• **READING PASSAGE**:
Const prop BFI operation
Sometimes when a BFI instruction has constants in it, we can remove the BFI instruction
Optimize vector TSO loadstores
vector operations typically need an additional add on its address if it can't fit in the instruction encoding for the immediate offset. We missed the
optimization in which the immediate offset CAN actually fit. Removes an instruction per vector loadstore commonly
Use TST instead of CMN
Sometimes these instructions hit a slow path on Cortex-A57 so a minor win there.
Optimize xor reg, reg
x86's universally agreed upon instruction for generating zero in a register is xor. This instruction isn't actually optimal in ARM hardware. We now
emit a move of constant zero which gets optimized to register rename on most ARM hardware.
More instructions optimized
These mostly just make the implementations use less instructions which makes them faster. There will be way more of this in the coming month
- rotate flag calculations
- phsubsw/phaddsw
- cmpxchg8b/16b
- psad*
- 8-bit, 16-bit rcr
- fcmov
- shld/shrd
- movss
- maskmovdqu
- maskmovq
- phminposuw
- fild
- PF flag calculation optimization
- Optimizing packing RFLAGS
- Optimize ADD/ADC OF flag packing
Fixes bug in SSE4.2 pcmpestri
This was causing Java applications to crash. Now that we fixed a different bug last month, we now have Java working to an extent. It still crashes on
shutdown which is interesting and not all games are expected to work. But good luck testing random Java games!

• **WORK TASK A**:
Please translate this sentence from the optimization release notes into Spanish: "This instruction isn't actually optimal in ARM hardware."
• **WORK TASK B**:
Pick up the optimization release notes after their last sentence and keep writing in the same style.

• **DATA SEGMENT**:
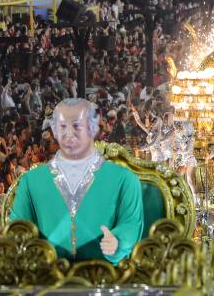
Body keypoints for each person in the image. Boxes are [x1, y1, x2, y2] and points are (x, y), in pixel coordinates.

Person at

• **ANSWER AREA A**:
Esta instrucción en realidad no es óptima en el hardware ARM.

• **ANSWER AREA B**:
Pack NZCV flags
This is the first step towards FEX generating x86 flags in a more optimal way. These flags match the ARM flags fairly closely and can be emulated in a
more optimal way if we pack them together. This is likely what causes the regression in bytemark, but since this is an intermediate step it is
expected to go away with the next optimization after this. Look forward to future optimizations that make this faster!
Remove weak symbol declarations in thunks
A bug that cropped up in thunks has been a crash that occurs when trying to use thunks from Ubuntu's PPA system. This has been a major thorn in FEX's
side for months because once you rebuild the project locally, it would never reproduce. The problem stems from the fact that clang would decide that
it can inline a "weak" symbol if its implementation is visible. This would only occur on Canonical's ARM builders, potentially due to whatever device
they use to compile the code on. This would cause our thunks to crash almost immediately if a user tried them from the PPA system. We have now worked
around this clang quirk and this will now fix thunks when enabled from the PPA system.
Mingw build work
As part of FEX's effort towards supporting running as a WINE dll, we have been slowly adding support for compiling FEXCore as a Windows DLL.
This month we have removed a bunch of Linux assumptions and API usages from FEXCore and moved it to the frontend FEXInterpreter application. In doing
so, FEXCore can now be compiled using llvm-mingw as a WINE specific DLL. This is completely unusable for users today but sets the groundwork towards
what will eventually become a WoW64 integration in the future. We have also added mingw building of FEXCore to our CI so we ensure it doesn't get
broken.
To be clear, even though this work allows us to compile as a Windows DLL, this doesn't allow us to run under Windows. FEX still does a bunch of things
that are Linux specific inside of the code.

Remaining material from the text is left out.